§ Directions for this task
Your answer should consist of the lines below that hold the word "Figure".

§ Supplied data

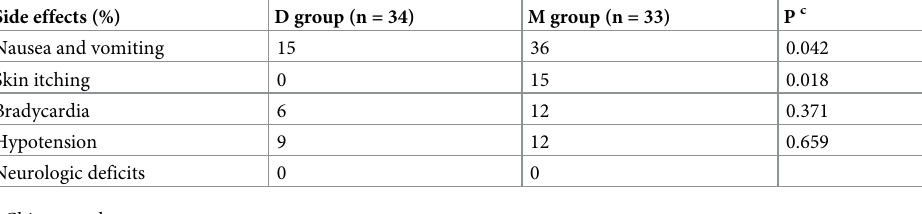
Table 3. The comparison of postoperative side effects observed in both the groups. Side effects (%) D group (n = 34) M group (n = 33) Nausea and vomiting 15 Skin itching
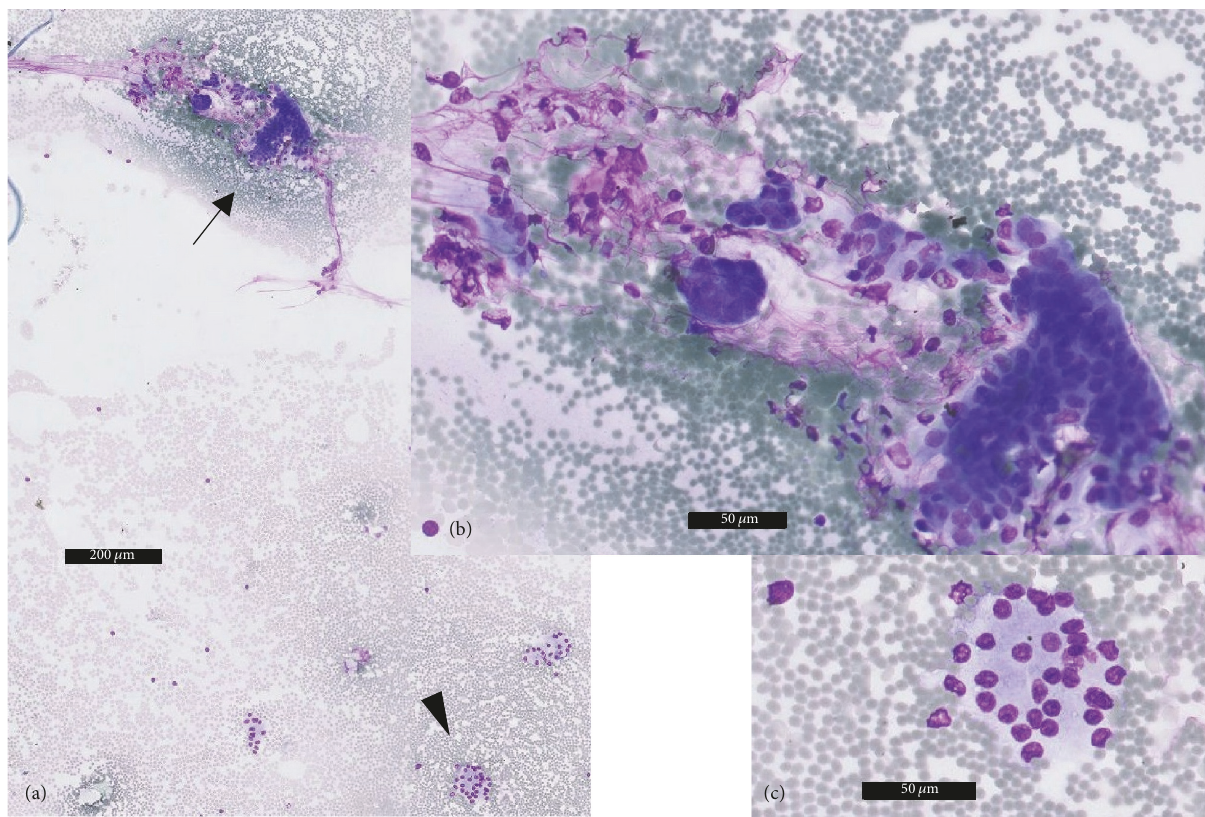
Figure 5: Fine-needle aspirate of the mesenteric soft tissue mass, MGG staining. (a) Overview, magnification 50x. Both groups of ductal cells (black arrow) and acinar cells (black arrowhead) are depicted in this image. (b) Magnification 200x, details of the cylindrical ductal cells. (c) Magnification 200x, details of the acinar pancreatic cells.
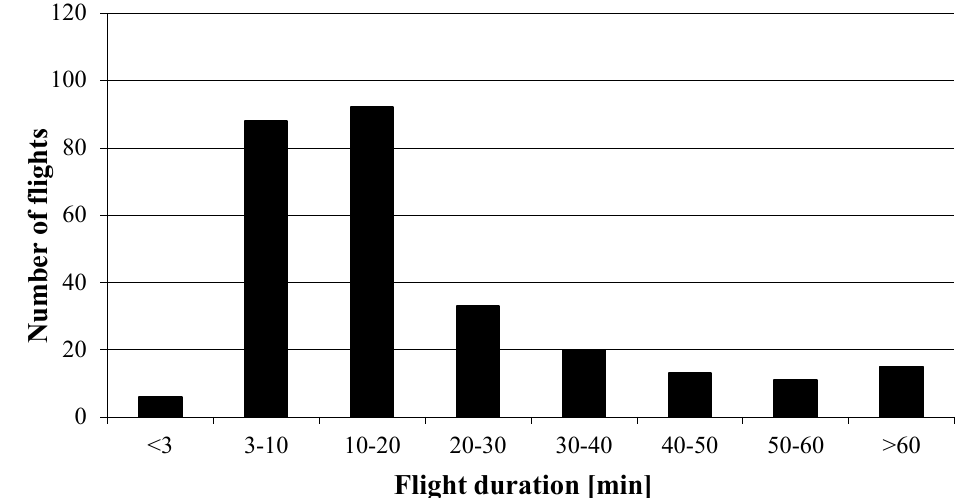
Figure 3. Number of flights with a specific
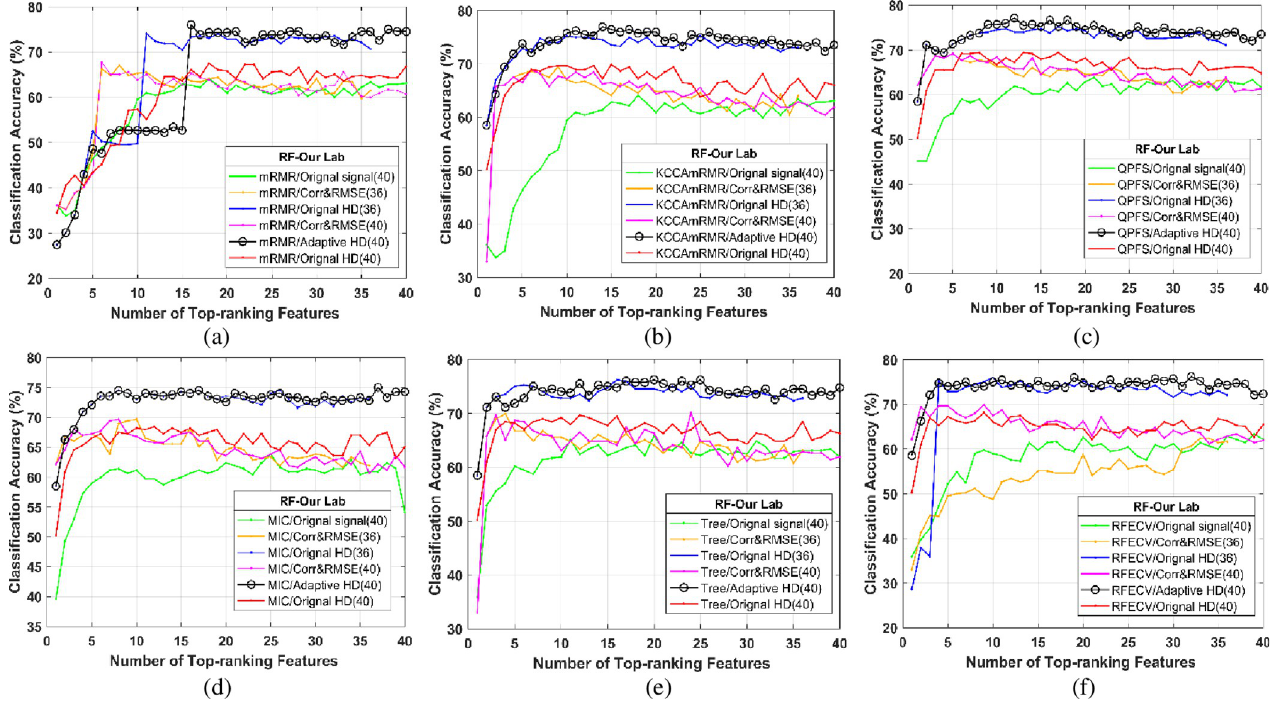
Fig 10. The average classification accuracy versus the number of top-ranking features selected by mRMR, KCCAmRMR, QPFS, MIC and Tree and RFECV using RF classifier from our Lab data.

§ Solution to the exercise
Figure 5: Fine-needle aspirate of the mesenteric soft tissue mass, MGG staining. (a) Overview, magnification 50x. Both groups of ductal cells (black arrow) and acinar cells (black arrowhead) are depicted in this image. (b) Magnification 200x, details of the cylindrical ductal cells. (c) Magnification 200x, details of the acinar pancreatic cells.
Figure 3. Number of flights with a specific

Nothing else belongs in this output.